— START Given passage —
Add KNN Manhattan and Minkowski distances with tests

Author: kdt523

machine_learning/k_nearest_neighbours.py

@@ -6,8 +6,8 @@
 of the given point. In effect, the label of the given point is decided by a
 majority vote.
 
-This implementation uses the commonly used Euclidean distance metric, but other
-distance metrics can also be used.
+This implementation uses the Euclidean distance metric by default, and also
+supports Manhattan (L1) and Minkowski (Lp) distances.
 
 Reference: https://en.wikipedia.org/wiki/K-nearest_neighbors_algorithm
 """
@@ -16,8 +16,6 @@
 from heapq import nsmallest
 
 import numpy as np
-from sklearn import datasets
-from sklearn.model_selection import train_test_split
 
 
 class KNN:
@@ -26,12 +24,42 @@ def __init__(
         train_data: np.ndarray[float],
         train_target: np.ndarray[int],
         class_labels: list[str],
+        *,
+        distance_metric: str = "euclidean",
+        p: float = 2.0,
     ) -> None:
         """
         Create a kNN classifier using the given training data and class labels
+
+        Parameters
+        ----------
+        train_data : np.ndarray[float]
+            Training features.
+        train_target : np.ndarray[int]
+            Training labels as integer indices.
+        class_labels : list[str]
+            Mapping from label index to label name.
+        distance_metric : {"euclidean", "manhattan", "minkowski"}
+            Distance to use for neighbour search. Defaults to "euclidean".
+        p : float
+            Power parameter for Minkowski distance (Lp norm). Must be >= 1 when
+            distance_metric is "minkowski". Defaults to 2.0.
         """
-        self.data = zip(train_data, train_target)
+        # Store a reusable copy; zip() returns an iterator that would be
+        # exhausted after one classification otherwise.
+        self.data = list(zip(train_data, train_target))
         self.labels = class_labels
+        self.distance_metric = distance_metric.lower()
+        self.p = float(p)
+
+        if self.distance_metric not in {"euclidean", "manhattan", "minkowski"}:
+            msg = (
+                "distance_metric must be one of {'euclidean', 'manhattan', 'minkowski'}"
+            )
+            raise ValueError(msg)
+        if self.distance_metric == "minkowski" and self.p < 1:
+            msg = "For Minkowski distance, p must be >= 1"
+            raise ValueError(msg)
 
     @staticmethod
     def _euclidean_distance(a: np.ndarray[float], b: np.ndarray[float]) -> float:
@@ -44,6 +72,30 @@ def _euclidean_distance(a: np.ndarray[float], b: np.ndarray[float]) -> float:
         """
         return float(np.linalg.norm(a - b))
 
+    @staticmethod
+    def _manhattan_distance(a: np.ndarray[float], b: np.ndarray[float]) -> float:
+        """
— END Given passage —
**Aim 1**
Please duplicate the part of the KNN distance-metrics pull request starting with "Author: kdt523" and going on through "also be used.".
**Aim 2**
Go on with the KNN distance-metrics pull request from the point where it stops.
— START Listing —
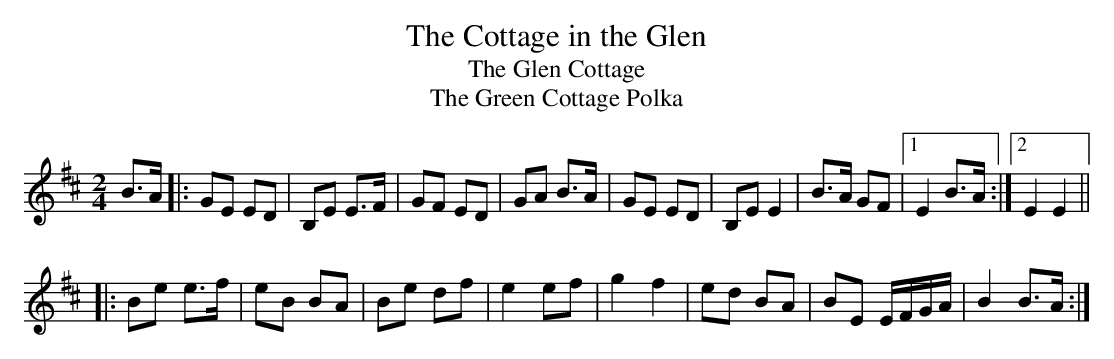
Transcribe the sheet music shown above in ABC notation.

X:1
T:The Cottage in the Glen
T:The Glen Cottage
T:The Green Cottage Polka
M:2/4
L:1/8
K:Edor
B>A|:GE ED|B,E E>F|GF ED|GA B>A|GE ED|B,E E2|B>A GF|1 E2 B>A:|2 E2 E2||
|:Be e>f|eB BA|Be df|e2 ef|g2 f2|ed BA|BE E/F/G/A/|B2 B>A:|
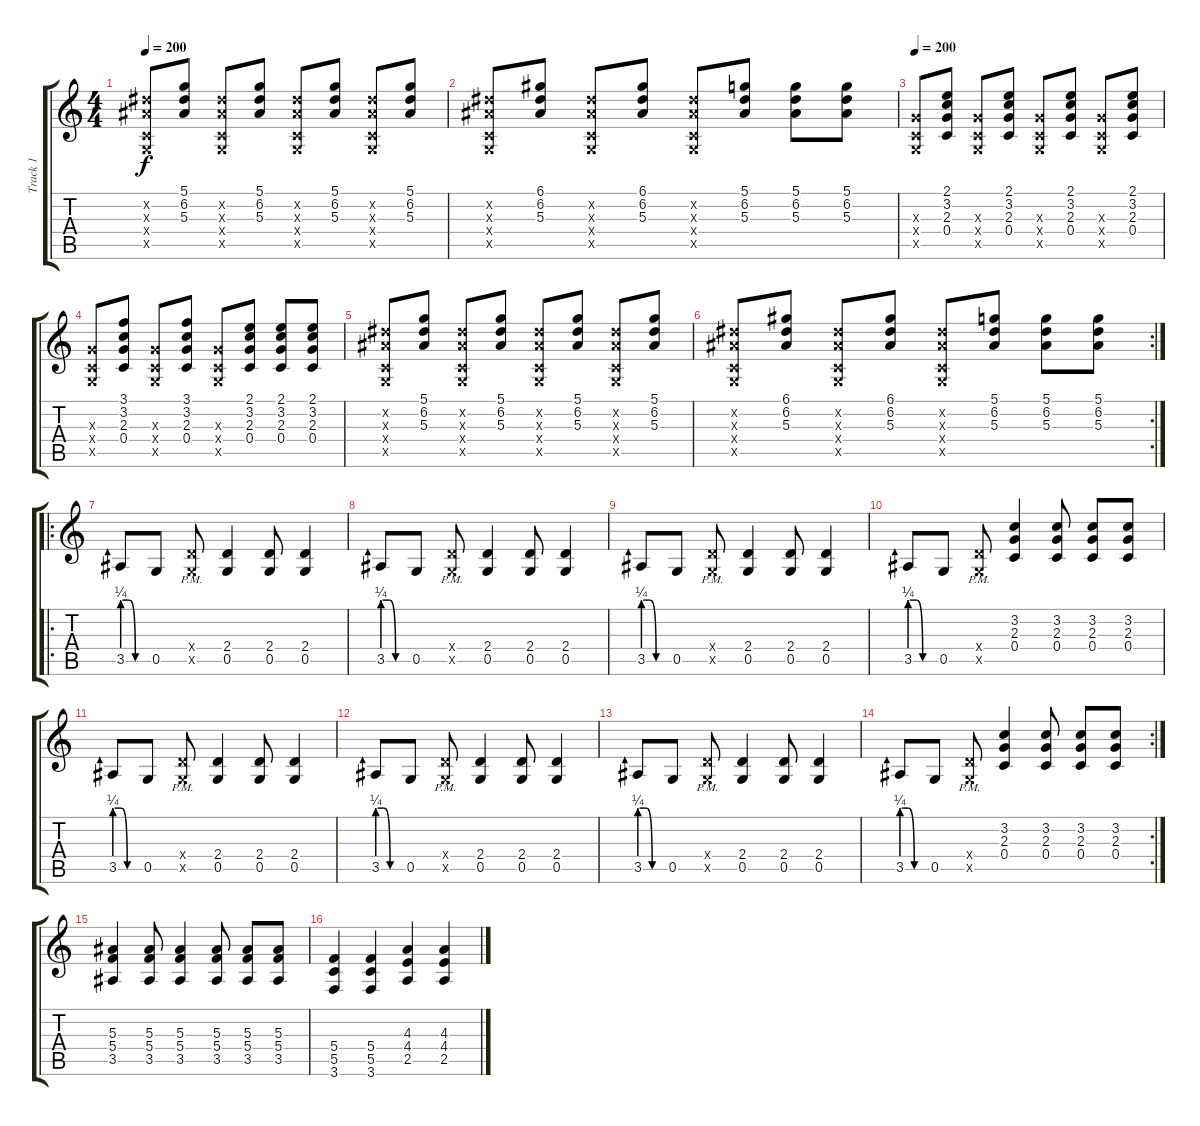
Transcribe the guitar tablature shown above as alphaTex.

\track ("Track 1" "Track 1") {instrument overdrivenguitar}
\staff {score tabs}
\tuning (D4 A3 F3 C3 G2 D2) {hide}
\ts (4 4)
\tempo 200
\clef g2
\ks c
(6.2{x} 5.3{x} 0.4{x} 0.5{x}).8{dy f} (5.1 6.2 5.3).8 (6.2{x} 5.3{x} 0.4{x} 0.5{x}).8 (5.1 6.2 5.3).8 (6.2{x} 5.3{x} 0.4{x} 0.5{x}).8 (5.1 6.2 5.3).8 (6.2{x} 5.3{x} 0.4{x} 0.5{x}).8 (5.1 6.2 5.3).8 |
(6.2{x} 5.3{x} 0.4{x} 0.5{x}).8 (6.1 6.2 5.3).8 (6.2{x} 5.3{x} 0.4{x} 0.5{x}).8 (6.1 6.2 5.3).8 (6.2{x} 5.3{x} 0.4{x} 0.5{x}).8 (5.1 6.2 5.3).8 (5.1 6.2 5.3).8 (5.1 6.2 5.3).8 |
\tempo 200
(2.3{x} 0.4{x} 0.5{x}).8 (2.1 3.2 2.3 0.4).8 (2.3{x} 0.4{x} 0.5{x}).8 (2.1 3.2 2.3 0.4).8 (2.3{x} 0.4{x} 0.5{x}).8 (2.1 3.2 2.3 0.4).8 (2.3{x} 0.4{x} 0.5{x}).8 (2.1 3.2 2.3 0.4).8 |
(2.3{x} 0.4{x} 0.5{x}).8 (3.1 3.2 2.3 0.4).8 (2.3{x} 0.4{x} 0.5{x}).8 (3.1 3.2 2.3 0.4).8 (2.3{x} 0.4{x} 0.5{x}).8 (2.1 3.2 2.3 0.4).8 (2.1 3.2 2.3 0.4).8 (2.1 3.2 2.3 0.4).8 |
(6.2{x} 5.3{x} 0.4{x} 0.5{x}).8 (5.1 6.2 5.3).8 (6.2{x} 5.3{x} 0.4{x} 0.5{x}).8 (5.1 6.2 5.3).8 (6.2{x} 5.3{x} 0.4{x} 0.5{x}).8 (5.1 6.2 5.3).8 (6.2{x} 5.3{x} 0.4{x} 0.5{x}).8 (5.1 6.2 5.3).8 |
\rc 2
(6.2{x} 5.3{x} 0.4{x} 0.5{x}).8 (6.1 6.2 5.3).8 (6.2{x} 5.3{x} 0.4{x} 0.5{x}).8 (6.1 6.2 5.3).8 (6.2{x} 5.3{x} 0.4{x} 0.5{x}).8 (5.1 6.2 5.3).8 (5.1 6.2 5.3).8 (5.1 6.2 5.3).8 |
\ro
3.5{be (custom 0 1 15 1 30 0 60 0)}.8 0.5.8 (2.4{pm x} 0.5{pm x}).8 (2.4 0.5).4 (2.4 0.5).8 (2.4 0.5).4 |
3.5{be (custom 0 1 15 1 30 0 60 0)}.8 0.5.8 (2.4{pm x} 0.5{pm x}).8 (2.4 0.5).4 (2.4 0.5).8 (2.4 0.5).4 |
3.5{be (custom 0 1 15 1 30 0 60 0)}.8 0.5.8 (2.4{pm x} 0.5{pm x}).8 (2.4 0.5).4 (2.4 0.5).8 (2.4 0.5).4 |
3.5{be (custom 0 1 15 1 30 0 60 0)}.8 0.5.8 (2.4{pm x} 0.5{pm x}).8 (3.2 2.3 0.4).4 (3.2 2.3 0.4).8 (3.2 2.3 0.4).8 (3.2 2.3 0.4).8 |
3.5{be (custom 0 1 15 1 30 0 60 0)}.8 0.5.8 (2.4{pm x} 0.5{pm x}).8 (2.4 0.5).4 (2.4 0.5).8 (2.4 0.5).4 |
3.5{be (custom 0 1 15 1 30 0 60 0)}.8 0.5.8 (2.4{pm x} 0.5{pm x}).8 (2.4 0.5).4 (2.4 0.5).8 (2.4 0.5).4 |
3.5{be (custom 0 1 15 1 30 0 60 0)}.8 0.5.8 (2.4{pm x} 0.5{pm x}).8 (2.4 0.5).4 (2.4 0.5).8 (2.4 0.5).4 |
\rc 2
3.5{be (custom 0 1 15 1 30 0 60 0)}.8 0.5.8 (2.4{pm x} 0.5{pm x}).8 (3.2 2.3 0.4).4 (3.2 2.3 0.4).8 (3.2 2.3 0.4).8 (3.2 2.3 0.4).8 |
(5.3 5.4 3.5).4 (5.3 5.4 3.5).8 (5.3 5.4 3.5).4 (5.3 5.4 3.5).8 (5.3 5.4 3.5).8 (5.3 5.4 3.5).8 |
(5.4 5.5 3.6).4 (5.4 5.5 3.6).4 (4.3 4.4 2.5).4 (4.3 4.4 2.5).4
— END Listing —
**Exercise result 1**
Author: kdt523

machine_learning/k_nearest_neighbours.py

@@ -6,8 +6,8 @@
 of the given point. In effect, the label of the given point is decided by a
 majority vote.
 
-This implementation uses the commonly used Euclidean distance metric, but other
-distance metrics can also be used.

**Exercise result 2**
+        Calculate the Manhattan (L1) distance between two points
+        >>> KNN._manhattan_distance(np.array([0, 0]), np.array([3, 4]))
+        7.0
+        >>> KNN._manhattan_distance(np.array([1, 2, 3]), np.array([1, 8, 11]))
+        14.0
+        """
+        return float(np.linalg.norm(a - b, ord=1))
+
+    @staticmethod
+    def _minkowski_distance(
+        a: np.ndarray[float], b: np.ndarray[float], p: float
+    ) -> float:
+        """
+        Calculate the Minkowski (Lp) distance between two points
+        >>> KNN._minkowski_distance(np.array([0, 0]), np.array([3, 4]), 2)
+        5.0
+        >>> KNN._minkowski_distance(np.array([0, 0]), np.array([3, 4]), 1)
+        7.0
+        """
+        return float(np.linalg.norm(a - b, ord=p))
+
     def classify(self, pred_point: np.ndarray[float], k: int = 5) -> str:
         """
         Classify a given point using the kNN algorithm
@@ -56,12 +108,42 @@ def classify(self, pred_point: np.ndarray[float], k: int = 5) -> str:
         >>> point = np.array([1.2, 1.2])
         >>> knn.classify(point)
         'A'
+        >>> # Manhattan distance yields the same class here
+        >>> knn_l1 = KNN(train_X, train_y, classes, distance_metric='manhattan')
+        >>> knn_l1.classify(point)
+        'A'
+        >>> # Minkowski with p=2 equals Euclidean
+        >>> knn_lp = KNN(train_X, train_y, classes, distance_metric='minkowski', p=2)
+        >>> knn_lp.classify(point)
+        'A'
+        >>> # Invalid distance metric
+        >>> try:
+        ...     _ = KNN(train_X, train_y, classes, distance_metric='chebyshev')
+        ... except ValueError as e:
+        ...     'distance_metric' in str(e)
+        True
+        >>> # Invalid Minkowski power
+        >>> try:
+        ...     _ = KNN(train_X, train_y, classes, distance_metric='minkowski', p=0.5)
+        ... except ValueError as e:
+        ...     'p must be >=' in str(e)
+        True
         """
+        # Choose the distance function once
+        if self.distance_metric == "euclidean":
+            def dist_fn(a: np.ndarray[float]) -> float:
+                return self._euclidean_distance(a, pred_point)
+        elif self.distance_metric == "manhattan":
+            def dist_fn(a: np.ndarray[float]) -> float:
+                return self._manhattan_distance(a, pred_point)
+        else:  # minkowski
+            p = self.p
+
+            def dist_fn(a: np.ndarray[float]) -> float:
+                return self._minkowski_distance(a, pred_point, p)
+
         # Distances of all points from the point to be classified
-        distances = (
-            (self._euclidean_distance(data_point[0], pred_point), data_point[1])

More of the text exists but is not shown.